Former FCC Chairman Tom Wheeler initially proposed the plan, which would have required cable companies to make their systems work with third-party devices, without the need for a CableCard, over a year ago. Doing so would have saved cable subscribers a few bucks a month promoting competition within the industry and loosening the iron grip on consumers that cable companies now enjoy.
Had it passed, cable company apps would have been required to run on any device operating with an iOS, Android or Windows OS, including Apple TV and Roku boxes. Unsurprisingly, cable companies like Comcast, COX and Time-Warner all heavily lobbied against the idea.
On Wednesday 19 GOP lawmakers signed and delivered a letter to the newly-installed FCC Chairman, asking that he close the docket on the proposal's proceedings, which officially ends the debate on matter, killing the proposal outright. "We are writing to ask that you close the docket on the set-top box proceeding... and signal clearly to consumers, content producers, consumer electronics manufacturers, and video programming distributors that the Commission's consideration of the set-top box proposal is at an end," the letter reads.
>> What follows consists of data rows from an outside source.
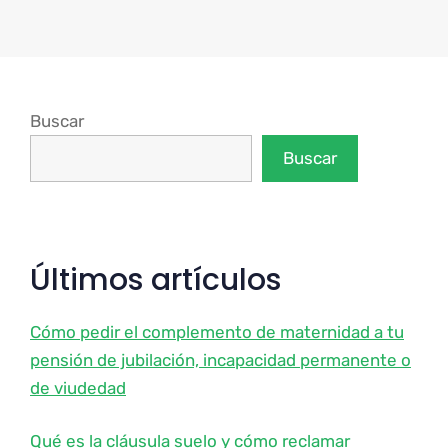
Buscar
Buscar
Últimos artículos
Cómo pedir el complemento de maternidad a tu
pensión de jubilación, incapacidad permanente o
de viudedad
Qué es la cláusula suelo y cómo reclamar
But don't worry. The GOP lawmakers are certain that pay-tv companies -- the same ones that fought so stridently against this regulation and the loss of income that it would have entailed for them -- will be given "a clear sign that they can bring technological advances to set-top boxes and video delivery without fear that the Commission [will] overturn them by regulation" by this action. Don't hold your breath.